Pela segunda vez numa geração, a sociedade portuguesa será apanhada de surpresa por uma derrocada devastadora, que está latente há muito tempo, sem que ninguém dê por ela. É hoje evidente que, apesar dos terríveis sofrimentos da crise passada, os portugueses não aprenderam as lições de 2008.
Se o problema fosse só repetir os erros, era o menos. Mas existe uma diferença decisiva entre a cegueira económica actual e a anterior, que é o mais assustador. Desta vez, devido ao tropeço de 2011, o endividamento externo encontra-se encerrado. É verdade que, como toxicodependentes, as elites celebram entusiasticamente as tímidas aberturas no acesso ao crédito externo, como se empilhar ainda mais dívida fosse boa ideia. No entanto, não será por aí que se conseguem repor os níveis de consumo ruinosos a que nos habituámos. Por isso, desde o encerramento dos mercados em 2009, o meio que tem alimentado a vida nacional, no Estado, empresas e famílias, é o consumo de capital. Portugal vive há dez anos a vender as pratas da casa.
Entregando as grandes companhias nacionais e até casas e terrenos a capitais estrangeiros para financiar consumo, a taxa de poupança das famílias está em mínimos históricos. O investimento público tem sido a rubrica mais cortada, para sustentar as despesas correntes, e as famosas cativações dirigem-se sobretudo aos gastos de funcionamento, degradando serviços. Nas empresas, o investimento e o crédito bancário atingiram mínimos históricos.
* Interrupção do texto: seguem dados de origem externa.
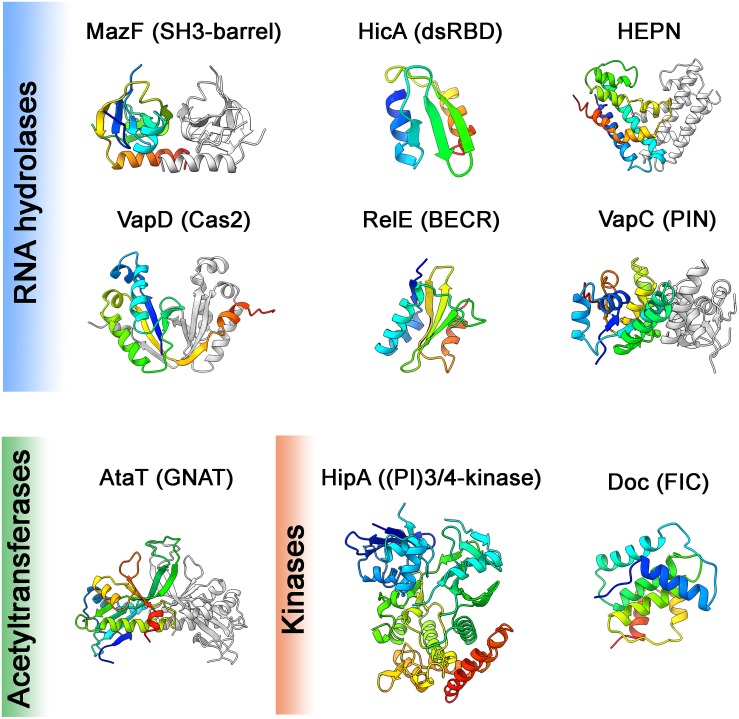
Toxin structures. Structures of the toxins from different families representing different structural folds (noted in brackets) are shown. These domains are common in proteins of the defense and offense systems (HEPN, Cas2, BECR, FIC), RNA processing (dsRBD, PIN), eukaryotic cell signaling (SH3-barrel, (PI)3/4-kinase) or various other functions (GNAT). Structures are colored in rainbow from N-terminus (blue) to C-terminus (red), in cases of dimers the second monomer is in gray. Structures were visualized using ChimeraX, PDB codes were following: E. coli MazF:3nfc; E. coli HicAB:6hpb (Manav et al., 2019); S. oneidensis SO_3166-SO3165 (HEPN): 5yep (Jia et al., 2018); H. pylori HP0315 (VapD): 3ui3 (Kwon et al., 2012); S. flexneri VapCD7A: 5ecw (Xu et al., 2016); E. coli RelER81A, R83A: 2kc9 (Li et al., 2009); E. coli HipAS150A: 3tpb (Schumacher et al., 2012); E. coli AtaTY144F: 6gtp (Jurenas et al., 2019); prophage P1 Phd-Doc: 3k33 (Garcia-Pino et al., 2010). In the cases of structures in complexes with antitoxin, the coordinates of antitoxin were deleted.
As tímidas recuperações recentes nada alteram de significativo, pelo que, desde 2013, o investimento se mantém abaixo dos valores de reposição de equipamento. Como a produtividade e a competitividade não param de se degradar, o país encontra-se, realmente, numa lenta decadência, que até é demográfica, pela baixa fertilidade e emigração.
Entretanto, vê-se por todo o lado as pessoas a voltar aos hábitos de vida que tinham antes da crise, perante a bonomia pateta do governo, que se orgulha de baixar impostos, subir salários e pensões, apregoando isto como virtuosismo do senhor ministro das Finanças. Como em 2008, as elites andam satisfeitas, caminhando alegremente para o segundo abismo financeiro da década, no qual, mais uma vez, cairão totalmente de surpresa.